Germany will not prosecute a former Nazi SS soldier who allegedly helped kill more than 300 people in Italy during World War Two because he has dementia and is unfit to stand trial, prosecutors said on Thursday.
Hamburg state prosecutors have ended their investigation into the unnamed 93-year-old former company commander in the 16th SS Panzergrenadier Division, their office said in a statement.
The man is alleged to have been involved in a massacre in northern Italy on Aug. 12, 1944. SS troops on anti-partisan operations surrounded the village of Sant'Anna di Stazzema in Tuscany and killed hundreds of people, including many women and children.
"The assessment of the extensive file material had led to the conclusion that the accused -- had he been fit to stand trial -- would have in all probability been charged with 342 cases of cruel murder with reprehensible motives," the prosecutors office said in a statement.

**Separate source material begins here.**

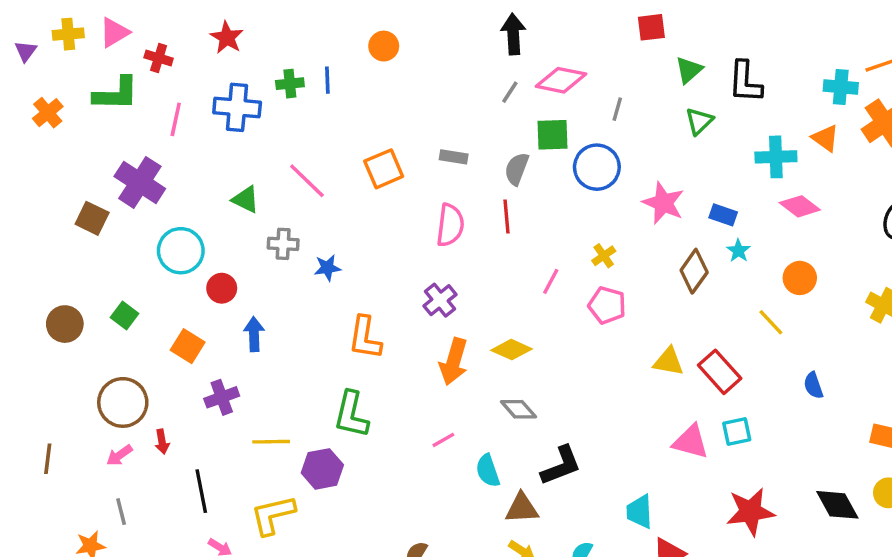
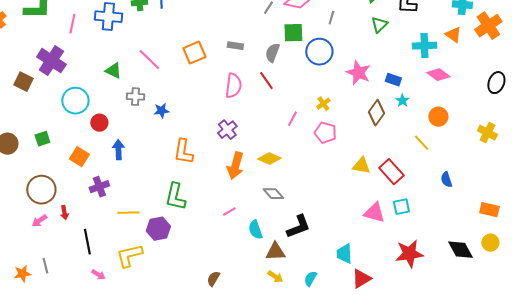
red line: (506, 217) -> (266, 81), turned -30
green square: (124, 315) -> (42, 139), turned 35
gray line: (121, 512) -> (45, 266), moved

But psychiatric and neurological examinations of the man have shown that he suffers from very advanced dementia, so he would not be able to stand trial under the terms of Germany's constitution.
The number of people who can be prosecuted for Nazi war crimes is dwindling as elderly suspects die.
In April, a German court started the trial of a 93-year-old former bookkeeper at the Auschwitz concentration camp accused of assisting in the mass murder of Jews. It could be one of Germany's last big Holocaust trials.